Waffle pods are seen as a cost effective way of building concrete slabs for new homes, extensions or commercial buildings. The polystyrene is not biodegradable so needs to be recycled.
Fortunately for plant, animals and water health and consumption, it is not considered toxic, however, like all rubbish in waterways, it could have a lasting effect on bird and aquatic life.
EPA South West Regional Manager Carolyn Francis has reminded Ballarat builders and land developers that they must manage their projects to prevent pollution incidents occurring.

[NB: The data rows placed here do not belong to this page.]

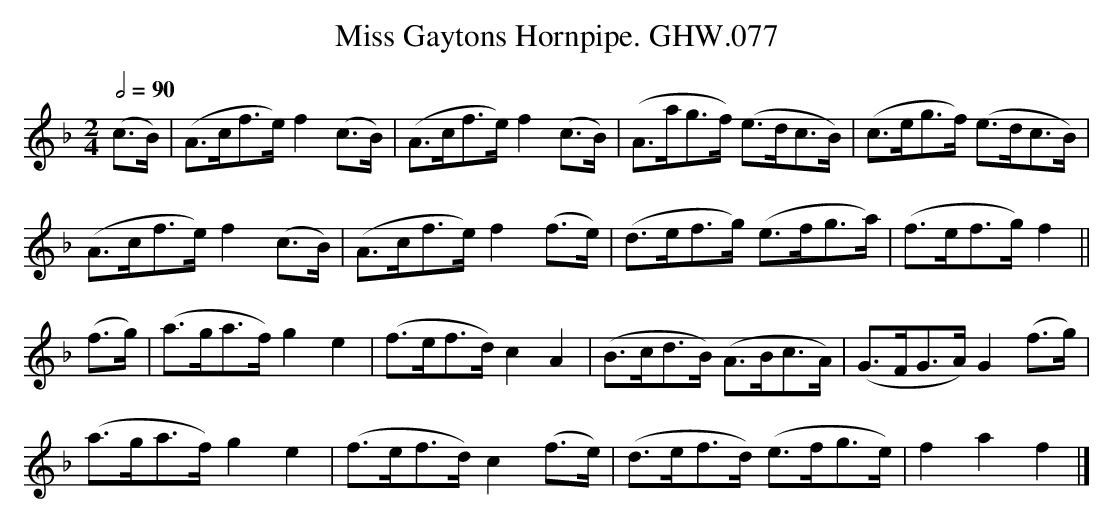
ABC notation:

X:1
T:Miss Gaytons Hornpipe. GHW.077
M:2/4
L:1/8
Q:1/2=90
K:F
(c>B)|(A>cf>e) f2 (c>B)|(A>cf>e) f2 (c>B)|\
(A>ag>f) (e>dc>B)|(c>eg>f) (e>dc>B)|
(A>cf>e) f2 (c>B)|(A>cf>e) f2 (f>e)|(d>ef>g) (e>fg>a)|(f>ef>g) f2||
(f>g)|(a>ga>f) g2 e2|(f>ef>d) c2 A2|(B>cd>B) (A>Bc>A)|\
(G>FG>A) G2 (f>g)|
(a>ga>f) g2 e2|(f>ef>d) c2 (f>e)|(d>ef>d) (e>fg>e)|f2a2f2|]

"We're noticing an increase in building activity, which is great for the region, but builders and land developers are subject to the duties of the new Environment Protection Act 2017, including the general environmental duty, and they must control and prevent potential pollution risks from their sites," Ms Francis said.
"This includes simple actions like preventing sediment run off from the site so that it is not discharged to stormwater drains or local waterways, ensuring any noise is within the permitted times (7am to 6pm), notifying EPA of any pollution incidents and identifying any contaminated land is appropriately reported to EPA and managed."
"Sites should also be managing any litter they create. That can often be as simple as making sure the skip bin lid is closed and that waffle slab styrene is properly tethered on site before being secured in the concrete pour."
The EPA said it would notify the City of Ballarat about the issues at this site.